"Conditional sort", a data modelling problem

ilari · November 15, 2022, 5:02pm

I have a data modelling problem and would greatly appreciate any help.

I’ll try to lay down the scenario via a simplified example:

Our data model has profiles for businesses:

{
   name: String,
   locations: [ Location{ adm1_id, adm3_id } ],
   product: enum.PRO|BASIC
}

We need to query them with and without a location (based on either adm1_id, adm3_id or both), sorting the results so that PRO-product profiles appear first, non-PRO profiles come after that sorted by a specific, separate sort field. This is now done and it works.

Now, approximately 2 days before product launch, the specs changed

We now need to enable multiple locations per profile, but, so that any PRO-products would be location specific, meaning:

When querying without location (adm1_id or adm3_id), all profiles with any PRO-product will appear first.
When querying with location, only profiles with PRO-product for the specific adm1_id-location will appear first. Profiles with PRO-products for different adm1_id-locations are considered non-PRO.

Number two is where my brain snaps.

How would you model, index & query this?

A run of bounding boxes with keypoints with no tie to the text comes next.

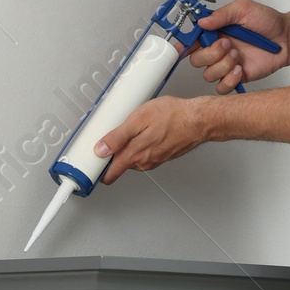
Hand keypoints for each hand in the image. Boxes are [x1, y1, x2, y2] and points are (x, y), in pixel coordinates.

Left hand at [92, 95, 208, 181]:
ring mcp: (154, 160)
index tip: (89, 165)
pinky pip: (144, 155)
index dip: (97, 170)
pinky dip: (139, 147)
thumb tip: (101, 150)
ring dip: (126, 150)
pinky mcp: (162, 156)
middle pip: (119, 166)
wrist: (199, 120)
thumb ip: (118, 136)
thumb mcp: (139, 119)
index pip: (109, 173)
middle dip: (110, 157)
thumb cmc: (173, 116)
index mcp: (135, 155)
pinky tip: (142, 133)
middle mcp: (144, 162)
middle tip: (105, 141)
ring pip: (132, 160)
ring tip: (125, 132)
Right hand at [186, 0, 289, 95]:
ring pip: (208, 74)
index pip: (191, 40)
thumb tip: (202, 21)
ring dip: (223, 65)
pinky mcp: (236, 78)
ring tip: (238, 56)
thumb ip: (221, 14)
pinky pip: (221, 87)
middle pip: (196, 60)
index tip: (181, 46)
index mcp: (215, 32)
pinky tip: (241, 69)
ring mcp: (226, 64)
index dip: (183, 45)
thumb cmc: (268, 22)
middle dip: (210, 53)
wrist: (287, 39)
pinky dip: (229, 80)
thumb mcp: (244, 9)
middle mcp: (218, 49)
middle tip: (227, 44)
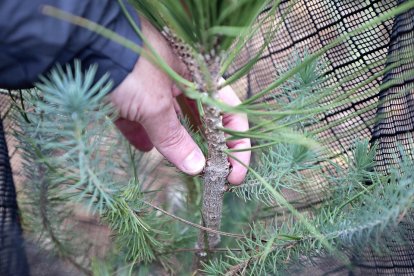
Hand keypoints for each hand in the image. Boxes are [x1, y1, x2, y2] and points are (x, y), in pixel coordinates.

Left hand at [109, 18, 249, 184]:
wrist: (78, 45)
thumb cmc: (127, 66)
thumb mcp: (154, 104)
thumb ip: (175, 138)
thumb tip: (196, 168)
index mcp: (197, 75)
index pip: (230, 111)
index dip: (238, 144)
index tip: (235, 175)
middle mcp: (180, 79)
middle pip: (204, 119)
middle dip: (208, 149)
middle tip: (210, 177)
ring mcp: (154, 86)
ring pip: (174, 121)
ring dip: (178, 144)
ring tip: (182, 169)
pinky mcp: (129, 95)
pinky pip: (143, 119)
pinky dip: (145, 135)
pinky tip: (144, 148)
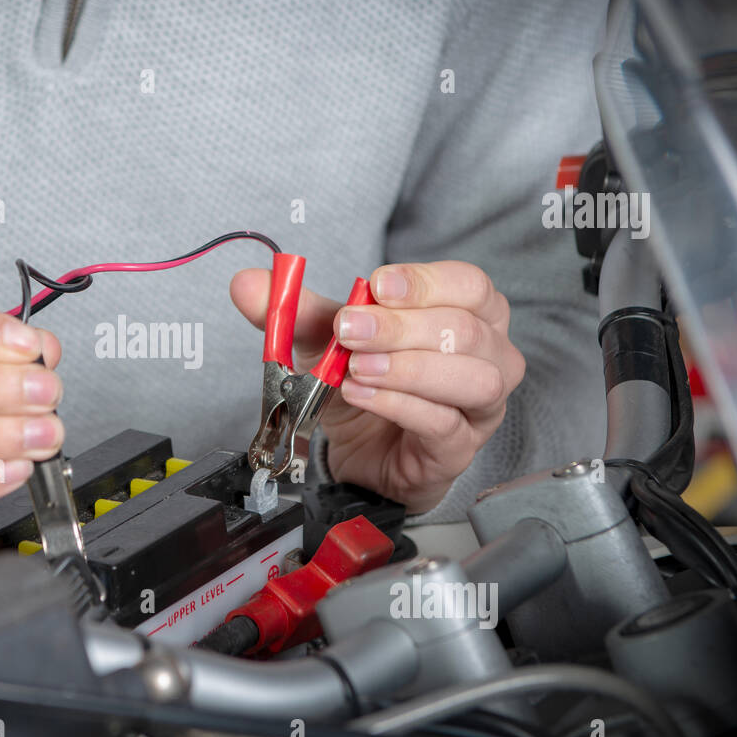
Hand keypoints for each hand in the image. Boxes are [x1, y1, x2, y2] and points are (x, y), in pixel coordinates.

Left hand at [231, 261, 524, 512]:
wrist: (361, 454)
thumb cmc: (366, 385)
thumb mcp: (327, 341)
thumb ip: (294, 310)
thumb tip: (247, 282)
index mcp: (470, 314)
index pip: (469, 286)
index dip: (426, 282)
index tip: (377, 285)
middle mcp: (488, 357)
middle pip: (467, 330)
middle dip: (401, 327)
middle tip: (348, 330)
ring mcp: (479, 408)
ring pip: (471, 378)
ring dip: (407, 369)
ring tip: (356, 368)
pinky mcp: (458, 449)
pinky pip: (443, 424)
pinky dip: (398, 406)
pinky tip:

I want to avoid resorting to multiple queries if at all possible, since we also have to support pagination via skip, which already makes things very slow, but the best I can come up with is:

{
   name: String,
   locations: [Location{adm1_id, adm3_id, product}]
}

…but, per my understanding, this requires two queries, one two fetch profiles which have PRO-product, and another to fetch the rest. I’m not very experienced with aggregates, maybe there’s a solution hidden there. From the little I could gather, maybe something like…

{
   $match // query
   $unwind // separate docs based on `locations`
   $filter // filter based on...?
   ...?
}

…could work?

Thanks for reading this far.

ilari · November 16, 2022, 7:39am

In case someone else has a similar problem, I’ve come up with at least a solution that works, not necessarily the solution:

db.profiles.aggregate([
    // Match only profiles with given location
    {
      "$match": {
        "locations.adm1_id": "new-york"
      }
    },
    // Unwind locations
    {
      "$unwind": "$locations" 
    },
    // The unwinded working set might have profiles with non-relevant locations.
    // Match only unwinded profiles with given location.
    {
      "$match": {
        "locations.adm1_id": "new-york" 
      }
    },

    // Sort profiles with highlighted location first, second order by
    // orderKey-field, so that the next stage picks up the highlighted profile.
    {
      "$sort": { 
        "locations.highlight": -1,
        "orderKey": 1
      }
    },
    // Now we might have duplicates if a profile had two locations with same
    // adm1_id, so group by _id, grabbing the `$first` values
    {
      "$group": {
        "_id": "$_id",
        "name": {
          "$first": "$name"
        },
        "locations": {
          "$first": "$locations"
        },
        "orderKey": {
          "$first": "$orderKey"
        }
      }
    },
    // $group messes up the sort ordering, so we sort again!
    {
      "$sort": {
        "locations.highlight": -1,
        "orderKey": 1
      }
    },
    // We want to skip & limit our results, but are also interested in the total amount of results.
    {
      "$facet": {
        "paginatedResults": [
          {
            "$skip": 24 // skip whatever is needed
          },
          {
            "$limit": 24 // limit to page size
          },
          // use project to make sure we only return safe fields,
          // $group stage is optional and used only if adm1_id was provided.
          {
            "$project": {
              "name": 1,
              "locations": 1,
              "orderKey": 1
            }
          }
        ],
        // Get total count of result documents
        "totalCount": [
          {
            "$count": "count"
          }
        ]
      }
    }
  ]);

It is obviously slower than a plain .find() on the index, but a typical query within a collection of 5000 documents takes approx. ~12-20ms, or ~20-30ms, measured from the node client.

Any ideas how to achieve the same, but better and faster, are very much welcome. My aggregate-knowledge is very limited.

system · November 21, 2022, 7:39am

This topic was automatically closed 5 days after the last reply. New replies are no longer allowed.